Federico
Serrano-Sánchez
a,
Ting
Luo
b,
Junjie
Yu
c,
Wenjie
Xie
d,
Congcong
Le
a,
Gudrun
Auffermann
a,
Anke
Weidenkaff
d,
Tiejun
Zhu
c,
Xinbing
Zhao
c,
José A.
Alonso
e,
Baptiste
Gault
b,
Claudia
Felser
a and
Chenguang
Fu
*a
aMax-Planck-Institut für Chemische Physik fester Stoffe, Nöthnitzer Str. 40, 01187 Dresden, Germany. E-mail: chenguang.fu@cpfs.mpg.de
bMax-Planck-Institut für Eisenforschung GmbH, Max-Planck Straße 1, 40237, Düsseldorf, Germany
cState Key Laboratory of Silicon Materials, School of Materials Science and Engineering, Zhejiang University, 310027 Hangzhou, China
dDepartment of Materials Science, Technical University of Darmstadt, 64287 Darmstadt, Germany
eInstituto de Ciencias de Materiales de Madrid (ICMM), Consejo Superior de Investigaciones Científicas (CSIC), Sor Juana Inés de la Cruz 3, 28049, Madrid, Spain
First published on 14th July 2020
Half-Heusler compounds with a valence electron count of 18, including ZrNiSn, ZrCoSb, and NbFeSb, are good thermoelectric materials owing to favorable electronic structures. Previous computational studies had predicted a high electrical power factor in another half-Heusler compound NbCoSn, but it has not been extensively investigated experimentally. Herein, the synthesis, structural characterization, and thermoelectric properties of the heavy-element Pt-substituted NbCoSn compounds are reported. Pt is found to be an effective substitute enabling the optimization of electrical power factor and simultaneously leading to a strong point defect scattering of phonons and the suppression of lattice thermal conductivity. Post-annealing significantly improves the carrier mobility, which is ascribed to the decreased grain boundary scattering of electrons. As a result, a maximum power factor of ∼3.4 mW m−1 K−2 is obtained at 600 K. In conjunction with the reduced lattice thermal conductivity, a maximum figure of merit zT of ∼0.6 is achieved at 773 K for the post-annealed NbCo0.95Pt0.05Sn, an increase of 100% compared to that of NbCoSn. This work highlights the important roles that the dopant element and microstructure play in the thermoelectric properties of half-Heusler compounds.

What to produce
In the abstract on Pt-substituted NbCoSn, what is the improved carrier mobility after post-annealing ascribed to? The records are separate material and have no connection to the abstract on Pt-substituted NbCoSn.

Record excerpts

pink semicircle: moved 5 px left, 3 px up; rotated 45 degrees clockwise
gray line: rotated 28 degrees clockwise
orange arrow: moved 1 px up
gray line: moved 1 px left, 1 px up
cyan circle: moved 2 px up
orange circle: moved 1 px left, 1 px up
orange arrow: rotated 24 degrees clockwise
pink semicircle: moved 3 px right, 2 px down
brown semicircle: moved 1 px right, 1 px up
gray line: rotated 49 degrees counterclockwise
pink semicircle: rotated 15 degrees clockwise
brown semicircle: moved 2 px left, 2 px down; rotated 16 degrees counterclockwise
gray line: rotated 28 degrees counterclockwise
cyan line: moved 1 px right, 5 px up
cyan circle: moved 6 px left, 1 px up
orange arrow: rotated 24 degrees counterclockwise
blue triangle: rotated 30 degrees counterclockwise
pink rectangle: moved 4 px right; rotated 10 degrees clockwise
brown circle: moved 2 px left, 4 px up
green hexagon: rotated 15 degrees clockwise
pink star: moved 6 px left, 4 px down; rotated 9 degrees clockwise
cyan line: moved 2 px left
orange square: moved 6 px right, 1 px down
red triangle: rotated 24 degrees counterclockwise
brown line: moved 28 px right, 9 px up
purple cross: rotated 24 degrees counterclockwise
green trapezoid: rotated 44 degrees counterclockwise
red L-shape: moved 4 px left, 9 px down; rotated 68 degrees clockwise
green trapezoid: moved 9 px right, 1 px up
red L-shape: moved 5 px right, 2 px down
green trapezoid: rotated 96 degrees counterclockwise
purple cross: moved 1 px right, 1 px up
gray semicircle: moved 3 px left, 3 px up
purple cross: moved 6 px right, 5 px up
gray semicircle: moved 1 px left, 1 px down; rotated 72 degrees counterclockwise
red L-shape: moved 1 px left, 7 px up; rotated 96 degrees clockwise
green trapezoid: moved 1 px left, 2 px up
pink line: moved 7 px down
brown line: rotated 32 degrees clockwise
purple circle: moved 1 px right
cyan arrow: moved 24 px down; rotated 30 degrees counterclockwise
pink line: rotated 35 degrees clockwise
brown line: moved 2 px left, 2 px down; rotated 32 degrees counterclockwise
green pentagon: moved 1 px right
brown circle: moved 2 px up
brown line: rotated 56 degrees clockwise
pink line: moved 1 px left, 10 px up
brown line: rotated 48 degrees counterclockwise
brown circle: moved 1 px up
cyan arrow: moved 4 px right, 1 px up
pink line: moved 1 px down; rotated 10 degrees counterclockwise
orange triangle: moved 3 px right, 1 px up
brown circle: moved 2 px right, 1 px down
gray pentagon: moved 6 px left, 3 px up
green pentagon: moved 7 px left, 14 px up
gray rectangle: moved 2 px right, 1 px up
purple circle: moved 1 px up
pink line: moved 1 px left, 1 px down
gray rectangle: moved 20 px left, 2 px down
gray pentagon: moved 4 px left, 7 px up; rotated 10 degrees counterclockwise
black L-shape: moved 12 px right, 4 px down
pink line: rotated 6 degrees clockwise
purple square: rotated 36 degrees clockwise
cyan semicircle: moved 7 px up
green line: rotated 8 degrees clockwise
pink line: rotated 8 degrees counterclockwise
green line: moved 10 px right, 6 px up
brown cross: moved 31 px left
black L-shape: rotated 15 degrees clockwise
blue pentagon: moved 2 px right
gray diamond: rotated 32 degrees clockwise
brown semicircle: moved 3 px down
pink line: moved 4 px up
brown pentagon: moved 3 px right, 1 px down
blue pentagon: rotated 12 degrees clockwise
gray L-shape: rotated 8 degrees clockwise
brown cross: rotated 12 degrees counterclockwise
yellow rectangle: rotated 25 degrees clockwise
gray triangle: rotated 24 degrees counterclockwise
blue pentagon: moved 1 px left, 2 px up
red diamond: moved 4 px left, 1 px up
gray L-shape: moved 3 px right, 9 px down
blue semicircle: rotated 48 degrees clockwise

Solution to the problem
It is ascribed to decreased grain boundary scattering of electrons.